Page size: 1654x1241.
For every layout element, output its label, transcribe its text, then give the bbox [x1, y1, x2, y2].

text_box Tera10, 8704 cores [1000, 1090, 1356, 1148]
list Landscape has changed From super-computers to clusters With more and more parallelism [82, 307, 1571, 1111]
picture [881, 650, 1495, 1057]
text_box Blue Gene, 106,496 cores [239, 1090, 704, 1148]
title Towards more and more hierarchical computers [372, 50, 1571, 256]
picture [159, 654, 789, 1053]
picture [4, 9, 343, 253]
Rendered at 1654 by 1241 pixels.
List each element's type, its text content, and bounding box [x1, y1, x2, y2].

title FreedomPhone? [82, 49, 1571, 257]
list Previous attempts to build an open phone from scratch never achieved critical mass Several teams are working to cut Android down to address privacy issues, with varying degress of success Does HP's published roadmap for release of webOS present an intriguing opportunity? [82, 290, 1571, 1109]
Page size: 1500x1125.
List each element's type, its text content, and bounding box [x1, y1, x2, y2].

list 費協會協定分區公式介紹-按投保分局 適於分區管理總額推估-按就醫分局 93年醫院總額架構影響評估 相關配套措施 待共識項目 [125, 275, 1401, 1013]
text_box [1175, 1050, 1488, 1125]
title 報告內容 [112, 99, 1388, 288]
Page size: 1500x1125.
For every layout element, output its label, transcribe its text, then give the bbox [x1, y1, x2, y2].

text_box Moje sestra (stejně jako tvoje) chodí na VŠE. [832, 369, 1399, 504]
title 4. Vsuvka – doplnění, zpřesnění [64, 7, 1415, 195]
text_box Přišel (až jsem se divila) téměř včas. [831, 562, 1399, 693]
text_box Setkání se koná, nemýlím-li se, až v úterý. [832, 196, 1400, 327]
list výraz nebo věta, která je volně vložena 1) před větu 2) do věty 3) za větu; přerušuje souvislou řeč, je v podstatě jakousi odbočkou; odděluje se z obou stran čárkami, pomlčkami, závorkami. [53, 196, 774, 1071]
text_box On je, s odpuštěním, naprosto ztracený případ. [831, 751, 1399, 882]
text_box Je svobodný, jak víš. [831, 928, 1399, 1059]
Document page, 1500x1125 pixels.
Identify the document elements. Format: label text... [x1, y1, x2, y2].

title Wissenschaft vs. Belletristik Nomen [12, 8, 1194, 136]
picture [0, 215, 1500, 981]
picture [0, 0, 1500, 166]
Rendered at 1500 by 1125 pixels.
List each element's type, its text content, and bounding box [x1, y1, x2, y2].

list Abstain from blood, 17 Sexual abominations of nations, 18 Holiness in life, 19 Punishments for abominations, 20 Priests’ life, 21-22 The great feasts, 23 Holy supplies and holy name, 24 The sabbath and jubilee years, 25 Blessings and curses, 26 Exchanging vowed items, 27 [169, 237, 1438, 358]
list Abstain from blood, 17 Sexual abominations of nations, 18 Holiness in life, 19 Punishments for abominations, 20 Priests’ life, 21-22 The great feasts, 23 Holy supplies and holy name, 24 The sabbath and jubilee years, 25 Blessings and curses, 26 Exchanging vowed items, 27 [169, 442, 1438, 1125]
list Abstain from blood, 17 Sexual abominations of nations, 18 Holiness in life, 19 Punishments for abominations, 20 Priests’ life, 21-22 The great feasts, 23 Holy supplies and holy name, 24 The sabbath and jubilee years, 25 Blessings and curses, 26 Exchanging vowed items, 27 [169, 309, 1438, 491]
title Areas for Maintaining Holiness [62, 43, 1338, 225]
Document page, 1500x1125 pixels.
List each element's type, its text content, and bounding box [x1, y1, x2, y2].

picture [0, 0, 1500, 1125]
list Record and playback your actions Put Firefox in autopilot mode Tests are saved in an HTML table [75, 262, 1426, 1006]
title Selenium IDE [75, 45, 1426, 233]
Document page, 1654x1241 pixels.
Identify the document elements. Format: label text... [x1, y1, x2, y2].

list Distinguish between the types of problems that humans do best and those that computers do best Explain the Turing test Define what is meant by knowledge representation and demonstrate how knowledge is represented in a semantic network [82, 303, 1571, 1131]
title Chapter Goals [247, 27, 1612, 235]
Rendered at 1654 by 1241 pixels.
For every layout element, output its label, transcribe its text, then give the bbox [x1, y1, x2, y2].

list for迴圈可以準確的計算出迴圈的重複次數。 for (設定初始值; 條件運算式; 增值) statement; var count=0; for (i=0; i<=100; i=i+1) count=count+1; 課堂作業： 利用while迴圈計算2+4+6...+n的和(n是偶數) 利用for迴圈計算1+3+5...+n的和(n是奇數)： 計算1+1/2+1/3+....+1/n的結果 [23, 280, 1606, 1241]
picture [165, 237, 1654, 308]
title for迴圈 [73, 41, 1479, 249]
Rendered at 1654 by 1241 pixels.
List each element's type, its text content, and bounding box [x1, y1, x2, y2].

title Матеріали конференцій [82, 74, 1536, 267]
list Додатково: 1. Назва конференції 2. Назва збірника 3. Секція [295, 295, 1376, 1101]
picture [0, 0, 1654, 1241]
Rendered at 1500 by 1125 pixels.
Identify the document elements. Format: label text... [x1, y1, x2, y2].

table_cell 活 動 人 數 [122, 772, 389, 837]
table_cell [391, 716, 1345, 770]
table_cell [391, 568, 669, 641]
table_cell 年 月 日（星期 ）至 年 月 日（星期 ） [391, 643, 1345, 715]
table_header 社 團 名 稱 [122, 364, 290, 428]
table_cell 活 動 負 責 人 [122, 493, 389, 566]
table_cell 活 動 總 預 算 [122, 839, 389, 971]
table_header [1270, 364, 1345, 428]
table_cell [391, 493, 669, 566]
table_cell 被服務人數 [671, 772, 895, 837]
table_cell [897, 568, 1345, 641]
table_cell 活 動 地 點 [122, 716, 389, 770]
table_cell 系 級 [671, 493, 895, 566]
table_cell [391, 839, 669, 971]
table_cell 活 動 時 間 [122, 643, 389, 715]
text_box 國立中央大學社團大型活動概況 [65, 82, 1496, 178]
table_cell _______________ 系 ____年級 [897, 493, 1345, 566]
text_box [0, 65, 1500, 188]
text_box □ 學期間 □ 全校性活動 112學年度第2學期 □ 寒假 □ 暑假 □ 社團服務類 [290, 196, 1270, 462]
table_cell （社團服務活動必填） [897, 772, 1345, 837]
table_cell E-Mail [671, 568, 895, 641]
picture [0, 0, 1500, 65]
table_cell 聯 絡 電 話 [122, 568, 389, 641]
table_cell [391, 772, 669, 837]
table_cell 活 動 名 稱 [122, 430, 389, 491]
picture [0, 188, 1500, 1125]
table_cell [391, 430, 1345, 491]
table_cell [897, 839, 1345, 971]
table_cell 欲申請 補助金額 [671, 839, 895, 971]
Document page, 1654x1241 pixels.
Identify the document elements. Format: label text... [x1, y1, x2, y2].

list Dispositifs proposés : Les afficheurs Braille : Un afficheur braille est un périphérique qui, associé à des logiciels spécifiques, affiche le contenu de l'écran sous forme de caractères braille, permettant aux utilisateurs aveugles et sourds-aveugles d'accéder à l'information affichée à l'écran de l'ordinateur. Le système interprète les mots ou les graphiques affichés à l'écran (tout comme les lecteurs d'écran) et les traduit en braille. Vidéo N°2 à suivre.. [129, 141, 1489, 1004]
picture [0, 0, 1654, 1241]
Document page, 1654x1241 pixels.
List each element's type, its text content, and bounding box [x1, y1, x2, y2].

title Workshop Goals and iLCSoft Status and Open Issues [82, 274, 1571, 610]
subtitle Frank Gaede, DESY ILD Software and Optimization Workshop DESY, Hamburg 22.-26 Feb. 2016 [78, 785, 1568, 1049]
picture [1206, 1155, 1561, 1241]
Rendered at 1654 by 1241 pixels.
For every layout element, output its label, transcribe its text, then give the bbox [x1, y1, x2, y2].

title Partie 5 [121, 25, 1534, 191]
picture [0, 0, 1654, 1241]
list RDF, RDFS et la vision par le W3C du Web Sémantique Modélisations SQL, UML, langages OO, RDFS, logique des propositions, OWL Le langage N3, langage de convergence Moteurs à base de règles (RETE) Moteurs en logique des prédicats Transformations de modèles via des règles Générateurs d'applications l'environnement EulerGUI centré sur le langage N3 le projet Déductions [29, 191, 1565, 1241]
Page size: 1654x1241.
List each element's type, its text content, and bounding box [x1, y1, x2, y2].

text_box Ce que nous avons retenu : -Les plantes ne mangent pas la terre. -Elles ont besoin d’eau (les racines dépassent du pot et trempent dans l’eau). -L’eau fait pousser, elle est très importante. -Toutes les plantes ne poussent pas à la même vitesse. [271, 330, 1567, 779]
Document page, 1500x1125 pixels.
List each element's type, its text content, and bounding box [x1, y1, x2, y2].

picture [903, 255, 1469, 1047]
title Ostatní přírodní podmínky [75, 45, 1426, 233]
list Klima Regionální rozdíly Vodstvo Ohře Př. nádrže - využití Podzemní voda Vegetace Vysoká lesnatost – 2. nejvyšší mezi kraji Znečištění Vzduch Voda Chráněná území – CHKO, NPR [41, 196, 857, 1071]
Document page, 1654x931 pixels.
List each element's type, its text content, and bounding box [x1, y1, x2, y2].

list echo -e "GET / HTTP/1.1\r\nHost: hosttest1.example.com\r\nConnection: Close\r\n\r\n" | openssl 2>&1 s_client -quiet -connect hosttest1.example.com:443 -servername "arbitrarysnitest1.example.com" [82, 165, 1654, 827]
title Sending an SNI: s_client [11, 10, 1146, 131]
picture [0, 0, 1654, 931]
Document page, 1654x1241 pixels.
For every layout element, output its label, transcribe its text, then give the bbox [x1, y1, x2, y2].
________
### TASK OBJECTIVE
Copy the items above verbatim, from the very first line through the line containing "title 報告內容 [112, 99, 1388, 288]", with both of those lines included.

### FULL RESPONSE
Page size: 1654x1241.
For every layout element, output its label, transcribe its text, then give the bbox [x1, y1, x2, y2].

text_box Tera10, 8704 cores [1000, 1090, 1356, 1148]
list Landscape has changed From super-computers to clusters With more and more parallelism [82, 307, 1571, 1111]
picture [881, 650, 1495, 1057]
text_box Blue Gene, 106,496 cores [239, 1090, 704, 1148]
title Towards more and more hierarchical computers [372, 50, 1571, 256]
picture [159, 654, 789, 1053]
picture [4, 9, 343, 253]
Rendered at 1654 by 1241 pixels.
List each element's type, its text content, and bounding box [x1, y1, x2, y2].

title FreedomPhone? [82, 49, 1571, 257]
list Previous attempts to build an open phone from scratch never achieved critical mass Several teams are working to cut Android down to address privacy issues, with varying degress of success Does HP's published roadmap for release of webOS present an intriguing opportunity? [82, 290, 1571, 1109]
Page size: 1500x1125.
List each element's type, its text content, and bounding box [x1, y1, x2, y2].

list 費協會協定分區公式介紹-按投保分局 適於分區管理總額推估-按就醫分局 93年醫院總額架構影響評估 相關配套措施 待共識項目 [125, 275, 1401, 1013]
text_box [1175, 1050, 1488, 1125]
title 報告內容 [112, 99, 1388, 288]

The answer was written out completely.